La notte cui allude il titolo è quella di Marion, una diciottenne segnata dalla morte della sorella maggiore. È l’anniversario del tragico evento e la ragazza, desiderosa di affrancarsi dalla sofferenza che da allora ha pervaso la sua vita, si immerge nelle vie di Parigi, imbattendosi in un altro giovane solo, Alex. A interpretare i due sono rispettivamente Lou Lampros (Jacky Caillou, A Night Doctor, De son vivant, Médecin de nuit, Madre) e Tom Mercier (visto in We Are Who We Are e protagonista di Synonimes), in un cast che include anche Carmen Kassovitz (Heartbreast, Atomic Summer, A Girl’s Room), Emmanuelle Bercot (vista tra le altre cose in Goliath, Il ballo delle pazze, Polisse, Mon roi e regista di Standing Tall, con cui Boulat ha vinto l’European Casting Award a Locarno nel 2017) e Maya Sansa (David di Donatello per Bella addormentata, Nastro d’argento per La meglio gioventù e di recente in Le mie ragazze di carta, Revoir Paris e Security).

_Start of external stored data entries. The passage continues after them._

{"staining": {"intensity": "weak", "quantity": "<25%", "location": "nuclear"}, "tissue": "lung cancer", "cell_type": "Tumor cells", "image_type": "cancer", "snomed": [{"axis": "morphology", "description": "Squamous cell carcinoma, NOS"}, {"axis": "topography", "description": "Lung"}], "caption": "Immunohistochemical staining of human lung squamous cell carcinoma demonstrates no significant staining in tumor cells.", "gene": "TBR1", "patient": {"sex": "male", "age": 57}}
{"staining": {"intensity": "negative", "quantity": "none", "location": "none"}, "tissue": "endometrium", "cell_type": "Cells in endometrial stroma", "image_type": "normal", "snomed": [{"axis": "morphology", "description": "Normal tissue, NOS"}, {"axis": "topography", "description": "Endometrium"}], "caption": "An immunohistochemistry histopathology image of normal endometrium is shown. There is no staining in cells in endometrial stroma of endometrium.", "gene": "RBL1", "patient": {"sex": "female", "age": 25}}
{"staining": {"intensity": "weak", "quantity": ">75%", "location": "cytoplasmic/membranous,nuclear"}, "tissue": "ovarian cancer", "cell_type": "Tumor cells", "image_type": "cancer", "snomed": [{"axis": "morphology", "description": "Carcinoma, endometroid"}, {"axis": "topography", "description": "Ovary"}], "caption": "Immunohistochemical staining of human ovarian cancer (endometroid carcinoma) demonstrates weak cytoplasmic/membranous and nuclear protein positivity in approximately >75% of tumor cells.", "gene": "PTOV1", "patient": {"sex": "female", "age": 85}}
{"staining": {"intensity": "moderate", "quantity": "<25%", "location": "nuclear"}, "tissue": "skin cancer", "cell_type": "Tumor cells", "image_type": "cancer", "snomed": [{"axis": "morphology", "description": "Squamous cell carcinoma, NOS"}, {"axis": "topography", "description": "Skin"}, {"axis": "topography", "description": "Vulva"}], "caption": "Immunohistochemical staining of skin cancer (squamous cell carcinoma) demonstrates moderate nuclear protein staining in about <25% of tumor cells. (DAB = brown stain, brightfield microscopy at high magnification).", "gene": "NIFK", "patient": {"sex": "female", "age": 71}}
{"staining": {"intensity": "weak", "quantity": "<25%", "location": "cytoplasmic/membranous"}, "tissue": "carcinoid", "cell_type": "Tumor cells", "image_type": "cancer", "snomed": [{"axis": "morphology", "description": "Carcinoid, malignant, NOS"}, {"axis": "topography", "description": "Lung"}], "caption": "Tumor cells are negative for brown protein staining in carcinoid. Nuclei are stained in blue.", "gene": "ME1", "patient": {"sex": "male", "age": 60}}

Il film dell’esordiente regista rispecchia il dramma di una gioventù che, tra precarietà, alienazioni, tragedie ed emergenze vecchie e nuove, «sente di aver perduto per sempre la sua spensieratezza, abbandonata in un mondo spezzato», afferma Boulat. La posta in gioco è dunque «la ricerca della libertà, o piuttosto il senso di libertà di una generazione che vive nella paura». E la libertà, dice non a caso la protagonista Marion in una scena, è «la sensazione di non avere paura».

Ma nuit allora, prosegue la filmmaker, «affronta il dolore e il modo in cui esso trasforma, e distorce, la nostra visione del mondo», scegliendo nel farlo «la forma del viaggio sia interiore sia fisico. È come una lontana versione dell’errare mitologico, in cui gli eroi si perdono, si affrontano, alla ricerca di uno scopo stabilito da eventi esterni che loro non riescono a controllare». Non per nulla, il lungometraggio si apre con una citazione da L’anno del pensiero magico della scrittrice Joan Didion: «Le persone che hanno perso qualcuno di recente hanno un certo sguardo, riconoscibile forse solo da chi ha visto quello sguardo sul proprio volto. L’ho notato sul mio viso e lo noto ora sugli altri. Lo sguardo è di estrema vulnerabilità, nudità, apertura».